(Excerpted passage)

Arriving in Indochina in 1973 just as the American forces were withdrawing from Vietnam, Fenton witnessed the collapse of the Lon Nol regime in Cambodia and the Thieu regime in Saigon amid ongoing civil wars. Although his experiences here as a foreign correspondent later provided the material for the political poems which catapulted him into fame with the publication of The Memory of War (1982) (and his 1988 volume of reportage, All the Wrong Places), Fenton was unable to write poetry about Indochina at the time. It would have been different, he once commented, if it had been “one’s own war.” But to find a war just to write about it struck him as not only artificial but disgusting. The youthful prodigy had the material but the maturing poet needed to find the appropriate perspective.
In 1976 Fenton returned to Britain and became New Statesman‘s political correspondent at Westminster. Writing a weekly column on British politics over the next two years, Fenton became well-known as a left-wing journalist. At this time New Statesman had also become the meeting ground for a group of younger poets who over the next two decades would dominate British poetry. This coterie included Craig Raine, Andrew Motion, Christopher Reid, and Blake Morrison–all Oxford men except Morrison. In the classic manner of a new Oxbridge generation arriving in London, this group of talented co-conspirators would play an important part in making one another’s literary reputations. In 1978, however, the editorship of New Statesman changed, and Fenton left to become the Guardian ‘s correspondent in Germany.

(End Excerpted passage)
(Information provided)

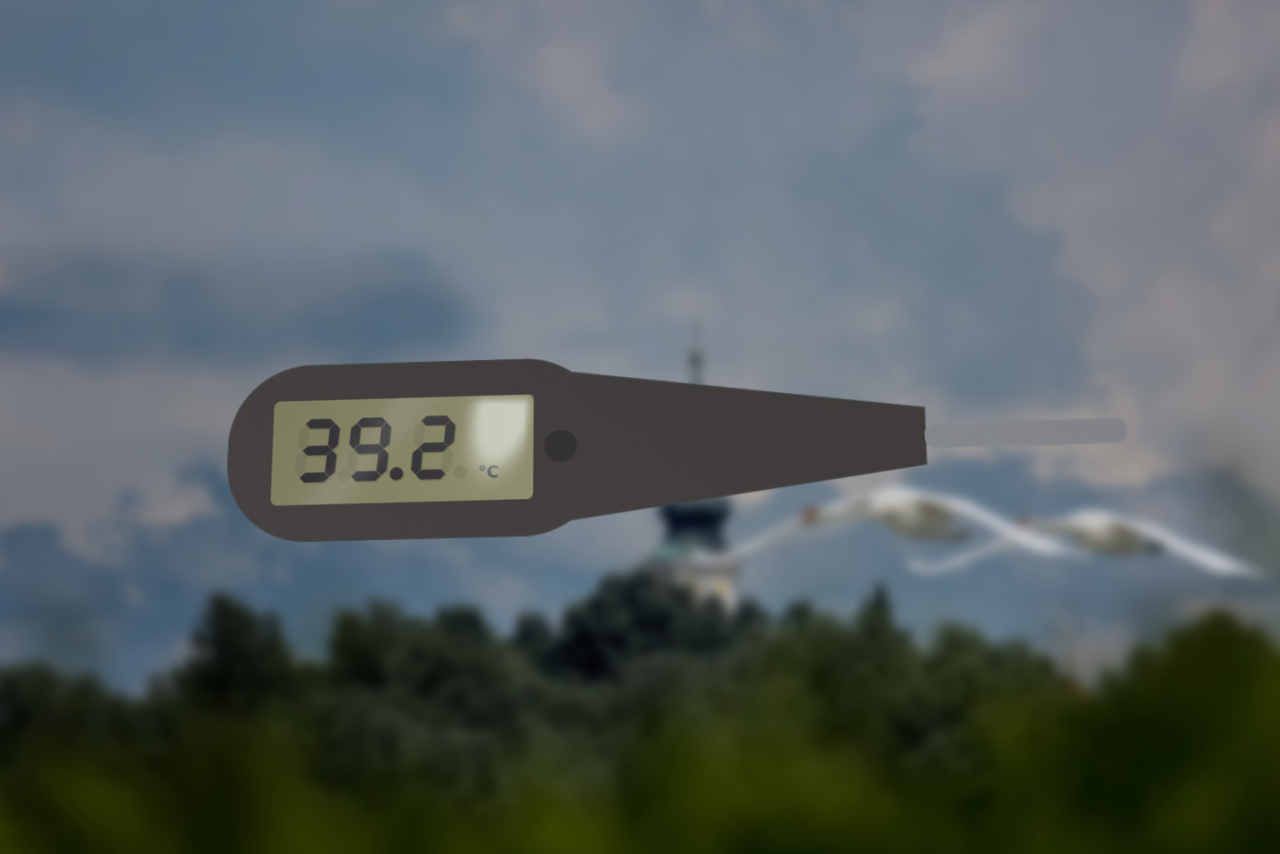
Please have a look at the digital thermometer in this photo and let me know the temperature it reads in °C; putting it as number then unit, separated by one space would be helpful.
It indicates 39.2 °C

(End Information provided)

## [Activities]
a) Reproduce the passage about Fenton, starting at "Arriving in Indochina" and ending at "the appropriate perspective.".
b) Answer these questions from the passage about Fenton:
(i) In what year did Fenton arrive in Indochina?
(ii) Which publication made Fenton its political correspondent at Westminster in 1976?
(iii) In which country did Fenton become the Guardian's correspondent?
The data is separate material, apart from the passage about Fenton.

## [Exercise answers]
a)
Arriving in Indochina in 1973 just as the American forces were withdrawing from Vietnam, Fenton witnessed the collapse of the Lon Nol regime in Cambodia and the Thieu regime in Saigon amid ongoing civil wars. Although his experiences here as a foreign correspondent later provided the material for the political poems which catapulted him into fame with the publication of The Memory of War (1982) (and his 1988 volume of reportage, All the Wrong Places), Fenton was unable to write poetry about Indochina at the time. It would have been different, he once commented, if it had been “one’s own war.” But to find a war just to write about it struck him as not only artificial but disgusting. The youthful prodigy had the material but the maturing poet needed to find the appropriate perspective.

b)
(i) 1973
(ii) New Statesman
(iii) Germany